• **Document section**:
--------------------

“I get it. I just….I need to remember to just use my butt more.” ~M.S.
Use my butt more…words to a trainer’s ears.
1.) She can feel a major muscle group involved in the lift doing it’s job. Always a plus.
2.) Though I don’t personally love cueing clients to “activate” anything, when you realize that putting more oomf or drive into a body segment provides more force and feels better against the weight, it’s probably best to feed into that feeling. Either that’s great and should be encouraged, ooooooor we need to adjust the lift, the weight, or the form to make it better suit your body type or athlete level.
3.) She’s starting to describe the lift in her own terms. Instead of leaning on me to tell her when her reps are “right,” she’s identifying cues that help and transferring them into language she understands. So there’s a good chance when I’m not around she’ll remember them better (very helpful for all the monthly and 1x weekers out there).
Here’s a demo of the whiplash version:
And here’s more what we’re going for:
Watch the full side-by-side comparison here.

--------------------

• **Recorded data**:
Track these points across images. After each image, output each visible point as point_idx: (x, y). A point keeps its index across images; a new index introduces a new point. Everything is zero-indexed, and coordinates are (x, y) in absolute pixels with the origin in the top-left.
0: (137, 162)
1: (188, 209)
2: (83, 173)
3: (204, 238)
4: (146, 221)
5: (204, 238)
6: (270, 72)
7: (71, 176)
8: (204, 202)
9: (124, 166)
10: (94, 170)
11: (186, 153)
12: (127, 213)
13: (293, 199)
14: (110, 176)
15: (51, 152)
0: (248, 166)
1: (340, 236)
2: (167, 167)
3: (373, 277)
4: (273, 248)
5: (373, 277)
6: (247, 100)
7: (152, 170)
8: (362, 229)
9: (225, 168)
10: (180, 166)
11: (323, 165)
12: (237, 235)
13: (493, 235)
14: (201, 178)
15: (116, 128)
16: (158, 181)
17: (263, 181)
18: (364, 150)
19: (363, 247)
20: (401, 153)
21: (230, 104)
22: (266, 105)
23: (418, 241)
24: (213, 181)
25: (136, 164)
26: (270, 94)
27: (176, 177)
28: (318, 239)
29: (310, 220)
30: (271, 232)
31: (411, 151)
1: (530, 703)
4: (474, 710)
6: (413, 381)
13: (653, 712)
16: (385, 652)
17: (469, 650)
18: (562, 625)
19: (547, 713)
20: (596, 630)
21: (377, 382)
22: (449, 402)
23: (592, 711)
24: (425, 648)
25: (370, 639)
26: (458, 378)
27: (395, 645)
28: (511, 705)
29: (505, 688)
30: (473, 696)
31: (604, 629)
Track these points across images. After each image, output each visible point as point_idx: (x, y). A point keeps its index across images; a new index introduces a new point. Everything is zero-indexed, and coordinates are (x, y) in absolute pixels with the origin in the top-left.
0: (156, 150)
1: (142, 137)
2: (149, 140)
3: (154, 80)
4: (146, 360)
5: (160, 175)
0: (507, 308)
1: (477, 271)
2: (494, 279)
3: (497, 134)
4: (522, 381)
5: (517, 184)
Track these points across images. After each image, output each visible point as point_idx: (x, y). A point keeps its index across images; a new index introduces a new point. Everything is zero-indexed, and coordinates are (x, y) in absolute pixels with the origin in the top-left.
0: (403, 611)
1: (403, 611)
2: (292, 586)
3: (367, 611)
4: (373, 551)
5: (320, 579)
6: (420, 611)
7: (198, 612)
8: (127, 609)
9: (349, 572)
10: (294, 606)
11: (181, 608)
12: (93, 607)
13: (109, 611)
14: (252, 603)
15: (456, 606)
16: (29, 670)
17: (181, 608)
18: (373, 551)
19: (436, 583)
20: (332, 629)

--------------------

• **Requests**:
1) Please print the part of the training post that opens with the words containing "Use my butt more…words" and closes with "or athlete level.".
2) Sum up the training post in two sentences.
3) Go on with the training post from the point where it stops.

• **Per-task outputs**:
1)
Use my butt more…words to a trainer’s ears.
1.) She can feel a major muscle group involved in the lift doing it’s job. Always a plus.
2.) Though I don’t personally love cueing clients to “activate” anything, when you realize that putting more oomf or drive into a body segment provides more force and feels better against the weight, it’s probably best to feed into that feeling. Either that’s great and should be encouraged, ooooooor we need to adjust the lift, the weight, or the form to make it better suit your body type or athlete level.

2) A client's remark that she needs to remember to use her butt more leads the trainer to list three good signs in it. She can feel a major muscle group doing its job, the extra drive she feels either deserves encouragement or shows the lift needs adjusting, and she is putting the lift in her own terms, so she will likely remember the cues when the trainer isn't around.

3)
You can go through the vast internet hole and find many successful lifters using the thrust of their chest and thoracic extension to explode of out the hole. However, this is a specific example of one client, not a professional lifter, and the variation of lift I’ve chosen specifically to work for her. Why? Many reasons, but mostly we’re working on Ms. Thinky Type A not just using her head to provide the initial spark for movement. This is the job of thought, breathe, and the main drivers— not just getting stuck at the head and neck. We’re not going for perfect; we’re just seeing how far we can get.
I mean, which is better for a squat, a strong neck or a strong boooooty?
Hugs & high fives.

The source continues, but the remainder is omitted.